## EXERCISES TO COMPLETE
a – In the passage on medical schools and their hospitals, in what decade did the relationship between them change?
b – Please set down everything from "The most successful" down to "purchased by another." in the passage on medical schools and their hospitals, word for word.

## GIVEN PASSAGE
● ● ●
This won’t be as bad as making laws or sausage but there will be details.
In the 1980’s the relationship between medical schools and their hospital changed. Until then the school’s parent university owned and the medical school managed the hospital. The advent of managed care programs and shrinking hospital and physician reimbursement created worry in universities that their hospitals would become money losers. This led them to let the hospital stand alone as a not-for-profit entity. Governance was orchestrated so that the university/medical school remained involved with hospital activities and the decision-making process. All or most physicians were medical school faculty employed by the medical school. The medical school dean and the hospital CEO are partners who plan together. This arrangement describes academic medical centers. Newer medical school are frequently based in community hospitals. Their faculty practice alongside private practitioners and they have no significant relationship with the hospital.
The most successful academic medical centers are characterized by a close and open relationship between school and hospital. Ideally both institutions, from the top (school Dean and hospital CEO) to bottom (school physicians and hospital employees) see themselves as part of a single “team.” The school is responsible for physician activities and the hospital for their work environment. They coordinate and plan together. Seems obvious this is the foundation for success; but, it doesn’t always happen. When the hospital isn’t transparent (e.g., with its financial data} or the school doesn’t coordinate physician activities consistently with hospital needs, dysfunction is the result. This latter scenario is more common in settings where a school has a new hospital partner. This can happen for a variety of reasons; most frequently where the previous hospital was purchased by another.
● ● ●
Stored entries
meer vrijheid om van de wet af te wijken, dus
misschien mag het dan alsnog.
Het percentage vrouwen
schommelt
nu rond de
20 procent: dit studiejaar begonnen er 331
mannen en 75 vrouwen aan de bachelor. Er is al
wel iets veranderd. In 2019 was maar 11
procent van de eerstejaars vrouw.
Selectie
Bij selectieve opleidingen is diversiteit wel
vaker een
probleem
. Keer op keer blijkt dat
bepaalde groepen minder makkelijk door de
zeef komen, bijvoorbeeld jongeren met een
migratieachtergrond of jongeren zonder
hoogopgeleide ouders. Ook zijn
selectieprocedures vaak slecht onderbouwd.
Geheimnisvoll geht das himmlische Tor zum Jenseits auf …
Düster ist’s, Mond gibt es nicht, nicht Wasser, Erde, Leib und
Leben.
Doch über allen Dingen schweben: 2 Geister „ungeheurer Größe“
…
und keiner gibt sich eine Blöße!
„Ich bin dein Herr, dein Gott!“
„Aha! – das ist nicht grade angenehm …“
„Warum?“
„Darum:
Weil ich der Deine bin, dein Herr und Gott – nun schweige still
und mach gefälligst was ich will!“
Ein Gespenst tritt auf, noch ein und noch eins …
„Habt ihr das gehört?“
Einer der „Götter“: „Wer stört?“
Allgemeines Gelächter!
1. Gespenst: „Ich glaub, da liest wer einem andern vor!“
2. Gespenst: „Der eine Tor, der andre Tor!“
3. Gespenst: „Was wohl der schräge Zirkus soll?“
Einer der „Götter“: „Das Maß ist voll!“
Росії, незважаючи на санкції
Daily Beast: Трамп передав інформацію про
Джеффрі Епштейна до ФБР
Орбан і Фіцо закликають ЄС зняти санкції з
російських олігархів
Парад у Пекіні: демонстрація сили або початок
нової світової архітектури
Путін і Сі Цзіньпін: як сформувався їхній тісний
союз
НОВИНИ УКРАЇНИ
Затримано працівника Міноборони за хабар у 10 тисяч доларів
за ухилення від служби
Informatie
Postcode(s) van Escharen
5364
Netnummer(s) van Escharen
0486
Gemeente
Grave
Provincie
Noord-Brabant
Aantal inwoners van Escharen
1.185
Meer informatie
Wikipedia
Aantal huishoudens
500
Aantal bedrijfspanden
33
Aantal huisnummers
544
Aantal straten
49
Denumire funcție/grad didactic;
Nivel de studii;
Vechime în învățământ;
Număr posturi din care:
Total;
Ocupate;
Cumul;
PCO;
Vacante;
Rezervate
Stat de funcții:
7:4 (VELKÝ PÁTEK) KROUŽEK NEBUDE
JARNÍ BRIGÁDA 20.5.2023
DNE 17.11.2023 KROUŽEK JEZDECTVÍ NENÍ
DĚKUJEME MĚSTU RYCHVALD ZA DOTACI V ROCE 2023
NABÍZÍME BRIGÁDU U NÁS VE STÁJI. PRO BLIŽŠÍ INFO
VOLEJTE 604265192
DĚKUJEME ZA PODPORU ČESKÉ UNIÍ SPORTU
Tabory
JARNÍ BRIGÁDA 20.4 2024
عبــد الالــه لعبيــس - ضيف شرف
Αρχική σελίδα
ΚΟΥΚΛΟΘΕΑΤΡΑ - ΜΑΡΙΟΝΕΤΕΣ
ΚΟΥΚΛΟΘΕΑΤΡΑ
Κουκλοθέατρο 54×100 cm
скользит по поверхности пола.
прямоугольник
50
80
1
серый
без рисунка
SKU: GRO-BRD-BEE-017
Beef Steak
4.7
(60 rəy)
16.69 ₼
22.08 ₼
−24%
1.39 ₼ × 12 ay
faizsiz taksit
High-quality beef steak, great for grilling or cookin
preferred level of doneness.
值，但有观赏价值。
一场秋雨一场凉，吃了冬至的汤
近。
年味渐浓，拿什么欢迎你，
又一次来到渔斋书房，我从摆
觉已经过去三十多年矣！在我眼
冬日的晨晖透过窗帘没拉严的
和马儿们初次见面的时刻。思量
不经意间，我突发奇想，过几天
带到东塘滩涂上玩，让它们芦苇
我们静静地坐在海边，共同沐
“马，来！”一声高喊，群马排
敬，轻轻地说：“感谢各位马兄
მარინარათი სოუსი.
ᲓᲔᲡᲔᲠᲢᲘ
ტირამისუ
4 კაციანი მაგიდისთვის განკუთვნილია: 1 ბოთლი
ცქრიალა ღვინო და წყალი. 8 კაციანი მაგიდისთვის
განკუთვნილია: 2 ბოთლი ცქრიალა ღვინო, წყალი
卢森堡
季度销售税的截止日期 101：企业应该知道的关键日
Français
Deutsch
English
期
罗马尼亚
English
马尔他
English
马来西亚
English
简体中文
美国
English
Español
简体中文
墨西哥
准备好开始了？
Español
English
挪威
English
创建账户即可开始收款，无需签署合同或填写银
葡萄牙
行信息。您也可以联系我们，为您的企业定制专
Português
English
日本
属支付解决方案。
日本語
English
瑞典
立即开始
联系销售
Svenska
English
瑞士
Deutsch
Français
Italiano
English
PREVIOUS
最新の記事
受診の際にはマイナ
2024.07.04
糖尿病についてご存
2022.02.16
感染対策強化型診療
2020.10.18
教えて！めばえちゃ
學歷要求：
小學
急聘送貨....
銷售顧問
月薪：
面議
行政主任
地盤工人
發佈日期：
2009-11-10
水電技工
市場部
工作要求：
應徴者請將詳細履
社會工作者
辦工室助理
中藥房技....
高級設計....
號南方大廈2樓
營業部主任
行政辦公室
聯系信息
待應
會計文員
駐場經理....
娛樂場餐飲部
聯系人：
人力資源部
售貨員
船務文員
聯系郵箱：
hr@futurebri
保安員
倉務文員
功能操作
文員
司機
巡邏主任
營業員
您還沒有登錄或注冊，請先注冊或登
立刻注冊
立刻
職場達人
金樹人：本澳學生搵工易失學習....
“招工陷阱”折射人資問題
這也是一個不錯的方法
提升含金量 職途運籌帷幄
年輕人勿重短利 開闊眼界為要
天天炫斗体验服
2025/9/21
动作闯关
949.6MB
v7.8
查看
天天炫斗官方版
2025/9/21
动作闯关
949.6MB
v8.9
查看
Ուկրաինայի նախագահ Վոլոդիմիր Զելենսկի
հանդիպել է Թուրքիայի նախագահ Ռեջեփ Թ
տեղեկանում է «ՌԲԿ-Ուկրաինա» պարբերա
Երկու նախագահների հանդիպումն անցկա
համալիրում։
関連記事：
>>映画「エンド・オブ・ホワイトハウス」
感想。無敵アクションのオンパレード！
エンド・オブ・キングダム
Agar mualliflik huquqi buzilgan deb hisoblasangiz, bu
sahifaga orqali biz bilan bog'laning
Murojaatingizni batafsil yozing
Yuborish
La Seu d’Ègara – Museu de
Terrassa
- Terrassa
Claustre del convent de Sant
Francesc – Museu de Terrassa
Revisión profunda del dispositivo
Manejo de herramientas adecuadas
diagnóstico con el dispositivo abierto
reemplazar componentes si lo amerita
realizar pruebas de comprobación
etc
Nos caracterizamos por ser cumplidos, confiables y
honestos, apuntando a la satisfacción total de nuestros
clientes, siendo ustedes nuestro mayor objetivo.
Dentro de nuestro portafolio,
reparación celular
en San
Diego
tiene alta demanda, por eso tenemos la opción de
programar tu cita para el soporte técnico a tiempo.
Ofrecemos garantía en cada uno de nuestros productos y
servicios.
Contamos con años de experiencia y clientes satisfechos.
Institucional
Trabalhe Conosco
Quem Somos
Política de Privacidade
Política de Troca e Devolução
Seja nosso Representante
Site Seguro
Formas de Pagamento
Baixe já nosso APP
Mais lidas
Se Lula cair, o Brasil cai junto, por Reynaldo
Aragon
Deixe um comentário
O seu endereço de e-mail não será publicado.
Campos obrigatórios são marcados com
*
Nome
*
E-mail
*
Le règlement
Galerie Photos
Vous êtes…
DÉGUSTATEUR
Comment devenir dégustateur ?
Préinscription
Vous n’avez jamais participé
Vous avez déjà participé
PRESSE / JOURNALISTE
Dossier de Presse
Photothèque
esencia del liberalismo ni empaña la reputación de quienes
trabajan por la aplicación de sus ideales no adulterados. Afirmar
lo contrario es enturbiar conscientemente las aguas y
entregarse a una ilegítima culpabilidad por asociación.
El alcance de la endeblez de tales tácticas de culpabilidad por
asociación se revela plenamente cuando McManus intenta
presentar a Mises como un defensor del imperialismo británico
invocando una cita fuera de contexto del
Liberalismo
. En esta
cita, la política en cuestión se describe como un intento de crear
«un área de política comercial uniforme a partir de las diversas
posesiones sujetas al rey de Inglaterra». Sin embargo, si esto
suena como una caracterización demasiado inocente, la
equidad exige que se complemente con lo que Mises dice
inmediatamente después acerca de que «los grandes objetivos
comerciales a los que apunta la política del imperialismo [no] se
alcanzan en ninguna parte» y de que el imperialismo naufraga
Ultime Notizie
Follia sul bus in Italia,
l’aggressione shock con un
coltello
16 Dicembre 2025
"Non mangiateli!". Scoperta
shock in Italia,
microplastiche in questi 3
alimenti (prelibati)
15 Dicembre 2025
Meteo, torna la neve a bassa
● ● ●
## SOLUTIONS TO THE PROBLEMS
a – The 1980s.

b –
The most successful academic medical centers are characterized by a close and open relationship between school and hospital. Ideally both institutions, from the top (school Dean and hospital CEO) to bottom (school physicians and hospital employees) see themselves as part of a single “team.” The school is responsible for physician activities and the hospital for their work environment. They coordinate and plan together. Seems obvious this is the foundation for success; but, it doesn’t always happen. When the hospital isn’t transparent (e.g., with its financial data} or the school doesn’t coordinate physician activities consistently with hospital needs, dysfunction is the result. This latter scenario is more common in settings where a school has a new hospital partner. This can happen for a variety of reasons; most frequently where the previous hospital was purchased by another.